Friday, January 30, 2009

Things From Which He Failed to Protect Us

This story got lost in the stimulus-bill shuffle Wednesday, but it deserves a lot more attention than it got:

The FBI was aware for years of "pervasive and growing" fraud in the mortgage industry that eventually contributed to America's financial meltdown, but did not take definitive action to stop it.
More...
"It is clear that we had good intelligence on the mortgage-fraud schemes, the corrupt attorneys, the corrupt appraisers, the insider schemes," said a recently retired, high FBI official. Another retired top FBI official confirmed that such intelligence went back to 2002.

The problem, according to the two FBI retirees and several other current and former bureau colleagues, is that the bureau was stretched so thin that no one noticed when those lenders began packaging bad mortgages into bad securities....
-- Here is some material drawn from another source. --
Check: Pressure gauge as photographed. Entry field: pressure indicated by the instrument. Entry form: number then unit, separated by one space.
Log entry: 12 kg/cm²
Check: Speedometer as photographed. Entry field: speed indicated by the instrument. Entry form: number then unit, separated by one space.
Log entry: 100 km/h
The FBI not only lacked the resources, but also never got the tips it needed from the banking regulatory agencies. The Securities and Exchange Commission, the Office of Thrift Supervision and the Office of the Comptroller of the Currency also failed to detect the securities issue, said the first retired FBI official....
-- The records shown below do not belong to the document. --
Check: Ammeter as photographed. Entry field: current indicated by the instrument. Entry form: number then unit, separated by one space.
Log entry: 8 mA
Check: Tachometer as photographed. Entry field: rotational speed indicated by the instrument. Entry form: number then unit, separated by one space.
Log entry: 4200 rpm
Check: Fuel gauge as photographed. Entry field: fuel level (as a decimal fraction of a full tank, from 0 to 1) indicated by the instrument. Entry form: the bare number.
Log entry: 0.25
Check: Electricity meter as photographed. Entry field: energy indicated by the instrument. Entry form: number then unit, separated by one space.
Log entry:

Both retired FBI officials asserted that the Bush administration was thoroughly briefed on the mortgage fraud crisis and its potential to cascade out of control with devastating financial consequences, but made the decision not to give back to the FBI the agents it needed to address the problem. After the terrorist attacks of 2001, about 2,400 agents were reassigned to counterterrorism duties.
How much did this cost us? A couple hundred billion? A trillion? More?

Note, also, the confluence of shiny-object distraction (marshalling the vast law-enforcement resources of the Federal government to make sure nobody attacks the Brooklyn Bridge with a jackhammer) with anti-regulatory ideology (well, of course the regulators weren't doing their jobs--that was their job) that makes this such a quintessential Bush story. It's great that we finally have a President who can walk and chew gum, and who thinks regulation means regulation...but we needed a President like that 8 years ago.